[MATERIAL PROVIDED]

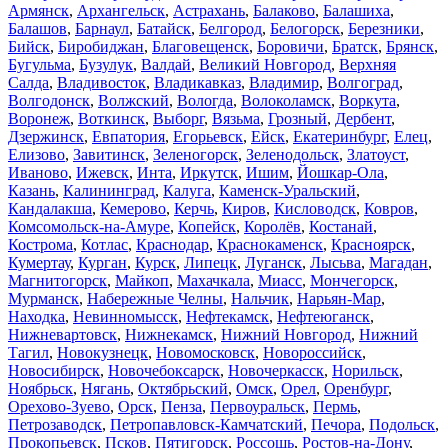
Армянск
,
Архангельск
,
Астрахань
,
Балаково
,
Балашиха
,
Балашов
,
Барнаул
,
Батайск
,
Белгород
,
Белогорск
,
Березники
,
Бийск
,
Биробиджан
,
Благовещенск
,
Боровичи
,
Братск
,
Брянск
,
Бугульма
,
Бузулук
,
Валдай
,
Великий Новгород
,
Верхняя
Салда
,
Владивосток
,
Владикавказ
,
Владимир
,
Волгоград
,
Волгодонск
,
Волжский
,
Вологда
,
Волоколамск
,
Воркута
,
Воронеж
,
Воткинск
,
Выборг
,
Вязьма
,
Грозный
,
Дербент
,
Дзержинск
,
Евпатория
,
Егорьевск
,
Ейск
,
Екатеринбург
,
Елец
,
Елизово
,
Завитинск
,
Зеленогорск
,
Зеленодольск
,
Златоуст
,
Иваново
,
Ижевск
,
Инта
,
Иркутск
,
Ишим
,
Йошкар-Ола
,
Казань
,
Калининград
,
Калуга
,
Каменск-Уральский
,
Кандалакша
,
Кемерово
,
Керчь
,
Киров
,
Кисловодск
,
Ковров
,
Комсомольск-на-Амуре
,
Копейск
,
Королёв
,
Костанай
,
Кострома
,
Котлас
,
Краснодар
,
Краснокаменск
,
Красноярск
,
Кумертау
,
Курган
,
Курск
,
Липецк
,
Луганск
,
Лысьва
,
Магадан
,
Магнитогорск
,
Майкоп
,
Махачкала
,
Миасс
,
Мончегорск
,
Мурманск
,
Набережные Челны
,
Нальчик
,
Нарьян-Мар
,
Находка
,
Невинномысск
,
Нефтекамск
,
Нефтеюганск
,
Нижневартовск
,
Нижнекамск
,
Нижний Новгород
,
Нижний
Тагил
,
Новокузнецк
,
Новомосковск
,
Новороссийск
,
Новосибирск
,
Новочебоксарск
,
Новочеркасск
,
Норильск
,
Ноябрьск
,
Нягань
,
Октябрьский
,
Омск
,
Орел
,
Оренбург
,
Орехово-Зуево
,
Орск
,
Пенза
,
Первоуральск
,
Пермь
,
Петрозаводск
,
Петропавловск-Камчатский
,
Печора
,
Подольск
,
Прокопьевск
,
Псков
,
Пятигорск
,
Россошь
,
Ростов-на-Дону
,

[/MATERIAL PROVIDED]

**TASK STATEMENT:** Transcribe every entry above exactly as it stands, but skip the images.

**EXPECTED ANSWER:**
Армянск
,
Архангельск
,
Астрахань
,
Балаково
,
Балашиха
,
Балашов
,
Барнаул
,
Батайск
,
Белгород
,
Белогорск
,
Березники
,
Бийск
,
Биробиджан
,
Благовещенск
,
Боровичи
,
Братск
,
Брянск
,
Бугульма
,
Бузулук
,
Валдай
,
Великий Новгород
,
Верхняя
Салда
,
Владивосток
,
Владикавказ
,
Владимир
,
Волгоград
,
Волгодонск
,
Волжский
,
Вологда
,
Волоколамск
,
Воркута
,
Воронеж
,
Воткинск
,
Выборг
,
Вязьма
,
Грозный
,
Дербент
,
Дзержинск
,
Евпатория
,
Егорьевск
,
Ейск
,
Екатеринбург
,
Елец
,
Елизово
,
Завитинск
,
Зеленогорск
,
Зеленодольск
,
Златоуст
,
Иваново
,
Ижевск
,
Инта
,
Иркутск
,
Ишим
,
Йошкар-Ола
,
Казань
,
Калининград
,
Калуга
,
Каменск-Уральский
,
Кандалакша
,
Кемерово
,
Керчь
,
Киров
,
Кисловодск
,
Ковров
,
Комсомольск-на-Амуре
,
Копейск
,
Королёв
,
Костанай
,
Кострома
,
Котлас
,
Краснодар
,
Краснокаменск
,
Красноярск
,
Кумертау
,
Курган
,
Курск
,
Липецк
,
Луганск
,
Лысьва
,
Магадан
,
Магнитогорск
,
Майкоп
,
Махачкала
,
Миасс
,
Мончегорск
,
Мурманск
,
Набережные Челны
,
Нальчик
,
Нарьян-Мар
,
Находка
,
Невинномысск
,
Нефтекамск
,
Нефтеюганск
,
Нижневартовск
,
Нижнекамск
,
Нижний Новгород
,
Нижний
Тагил
,
Новокузнецк
,
Новомосковск
,
Новороссийск
,
Новосибирск
,
Новочебоксарск
,
Новочеркасск
,
Норильск
,
Ноябрьск
,
Нягань
,
Октябрьский
,
Омск
,
Орел
,
Оренбург
,
Орехово-Зуево
,
Орск
,
Пенза
,
Первоуральск
,
Пермь
,
Петрозаводск
,
Петропавловск-Камчатский
,
Печора
,
Подольск
,
Прокопьевск
,
Псков
,
Пятигорск
,
Россошь
,
Ростов-на-Дону
,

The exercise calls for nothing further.